Guidelines for manure use:
· Collect manure as fresh as possible from an uncontaminated site.
· Store manure, covered, out of the rain until needed for compost.
· Compost aerobically with other materials. The best way to add the manure to the compost is to make a thick slurry by adding a little water to a large container and mixing until smooth. This can then be poured over the layers as you build the heap.
· Compost is ready when it becomes an even, dark brown/ black, humus rich, hygienic, living substance with a pleasant soil like smell.
HERBS can add beauty and diversity to the garden. There is a herb to suit all situations.
· Grow herbs as companion plants in the vegetable garden. eg. basil with tomatoes : borage and garlic with strawberries : chives and carrots. and for overall benefit to most vegetables plant yarrow.

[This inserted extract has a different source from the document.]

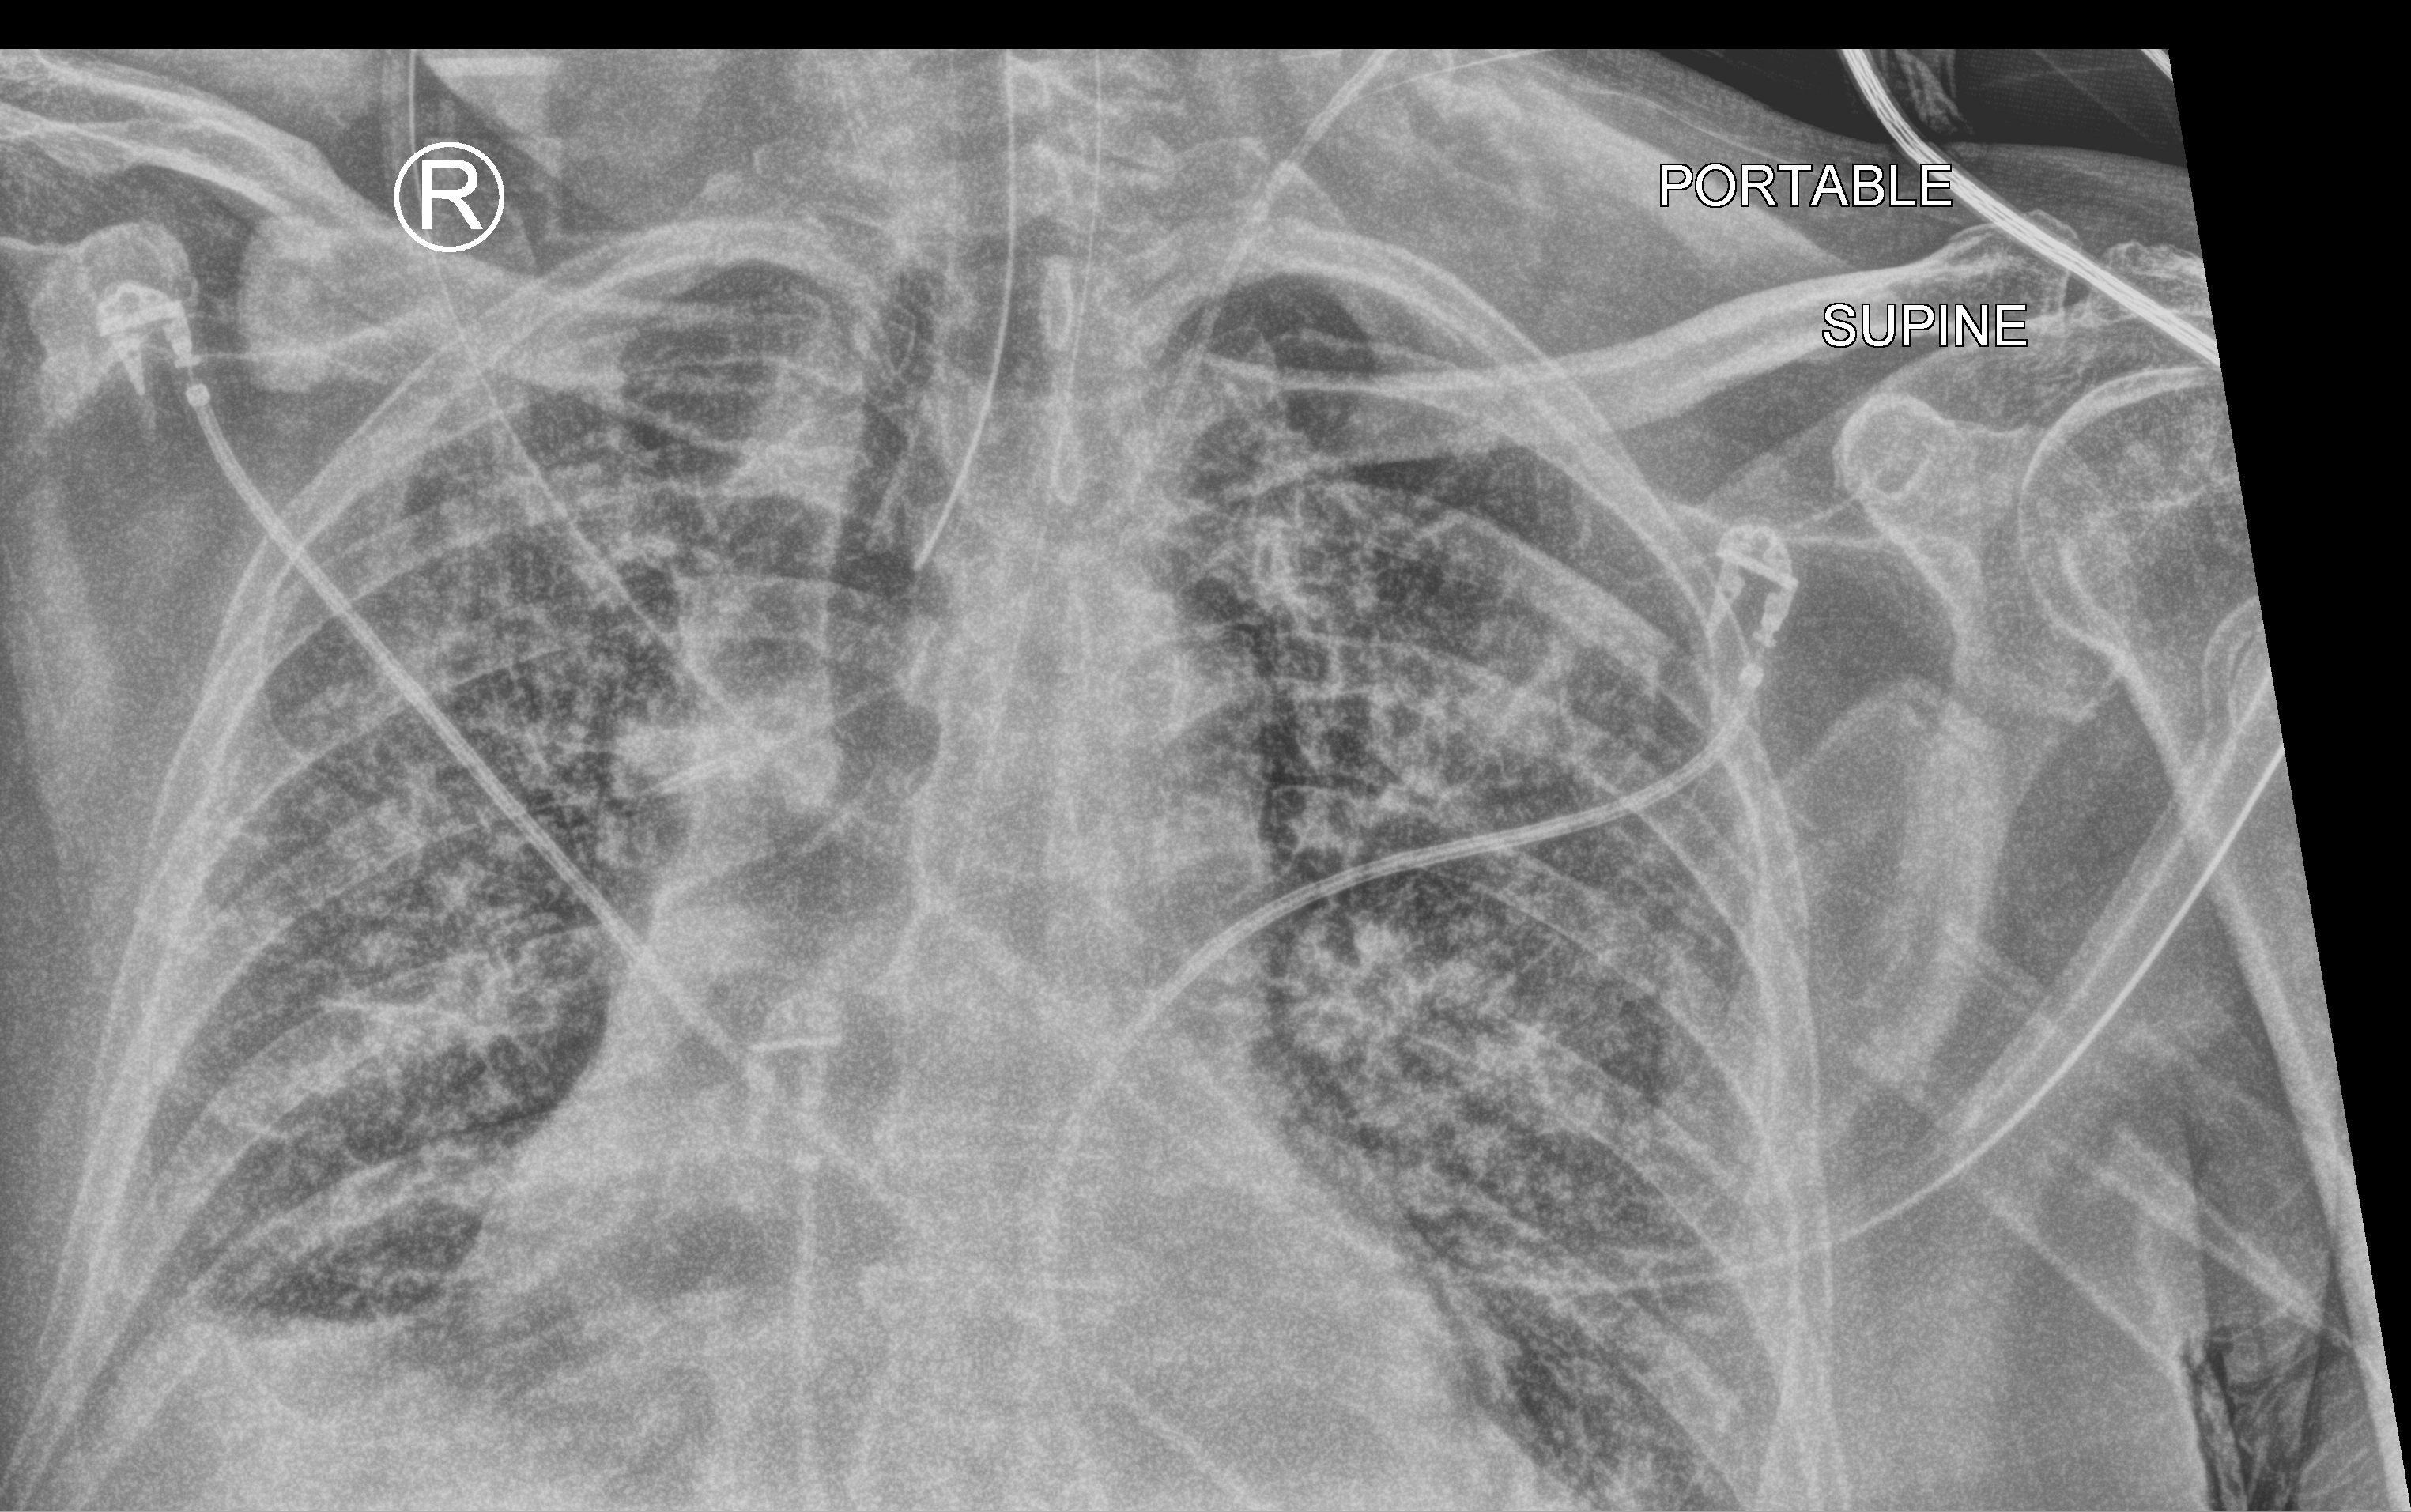
Bedside chest radiograph (computed radiography); anteroposterior (AP) projection. Male patient hospitalised with COVID-19, age 75–90 years.
Admission-level facts for this patient (not findings on this image; timing relative to this image not recorded):
- COPD (admission record): no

· Plant a culinary herb garden. It should be a sunny spot within easy access of the kitchen. It can be as simple as a wine barrel or large pots outside the kitchen door or any easily accessed area of the garden. This way you can snip them off fresh when you need them. A good range would include parsley, chives, oregano, mint, summer savoury , French tarragon or any herbs you are passionate about cooking with.
· Herbs can be grown along a pathway so you brush against them releasing their wonderful fragrances. eg lemon verbena, lavenders, rosemary or peppermint geranium.
· Herbs make great hedges eg lavender, wormwood, rosemary, elderberry, lemon balm. The key to a great hedge is to keep it well trimmed right from the beginning to keep it compact.
· Grow your own fertilizer Comfrey and nettles can be added to your compost or used to make a tea to water around the plants. To do this 3/4 fill a container with herbs then top up with water, leave for 2 weeks stirring daily. When ready dilute 1 : 4 . Comfrey is rich in Potash while nettles are rich in Nitrogen and trace elements and also works to balance iron.
· Set the mood with herbs in you favourite sitting spot . Lemon balm goes well where tranquillity is desired or if insects are disturbing your relaxation try hyssop, pyrethrum, pennyroyal or if ants are a problem try mints.
You could relax with a beneficial herbal tea like peppermint, lemon grass, chamomile or even better since the elders are flowing at present try making some elderflower champagne in time for Christmas.
no added yeast, non-alcoholic version
20 elderflower heads
20 litres water
Cut most of the stems from the flowers. Shake any bugs, dirt etc. Squeeze lemons and cut rind into strips. Add all ingredients to a large container, stir until the sugar is dissolved. Steep for 24hrs, then strain, bottle* into sterilised bottles and seal. Store in a cool place. Keep at least 3 weeks before drinking.
* you can use PET bottles or champagne bottles.
Don't forget November is a great time to sit and enjoy your garden. Check out the birds and wonder at the insects and all nature has to offer.